CONSIGNA | Transcribe sin cambios el pasaje del artículo sobre la reelección de Gustavo Sáenz que comienza con "Sigue el arribo" y sigue hasta "audacia. (Daniel Avalos)".

Sigue el arribo de figuras claves del gobierno nacional a las que el gobernador no compromete pertenencia alguna. Su camino a la reelección es más cómodo que el de Romero y Urtubey ante opositores que son puro cálculo sin audacia. (Daniel Avalos)
Los memoriosos de la política salteña aseguran que el entusiasmo despertado en la población por Juan Carlos Romero y Juan Manuel Urtubey cuando se encaminaban hacia sus primeras reelecciones era claramente superior al que hoy despierta Gustavo Sáenz. La forma en que lo resaltan es acertada en líneas generales. De Romero recuerdan una primera gestión (1995-1999) atravesada por un acelerado proceso de reformas que en lo central pusieron la matriz productiva de la provincia en manos de los agentes económicos privados, en el marco de una primavera menemista que popularizó la idea de que el capital privado rescataba del atraso al vetusto estatismo en un mundo donde el socialismo se había desmoronado sin que nadie lo empujara. Es cierto que esas reformas le granjearon al entonces gobernador la ira de las víctimas directas del modelo neoliberal, pero no es menos cierto que también le redituaron la adhesión de muchos que asociaban lo público con un sistema que obturaba todo.

MATERIAL PROPORCIONADO |
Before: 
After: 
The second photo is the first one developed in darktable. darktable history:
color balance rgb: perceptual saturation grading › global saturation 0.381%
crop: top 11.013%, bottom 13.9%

SOLUCIÓN DEL EJERCICIO |
Sigue el arribo de figuras claves del gobierno nacional a las que el gobernador no compromete pertenencia alguna. Su camino a la reelección es más cómodo que el de Romero y Urtubey ante opositores que son puro cálculo sin audacia. (Daniel Avalos)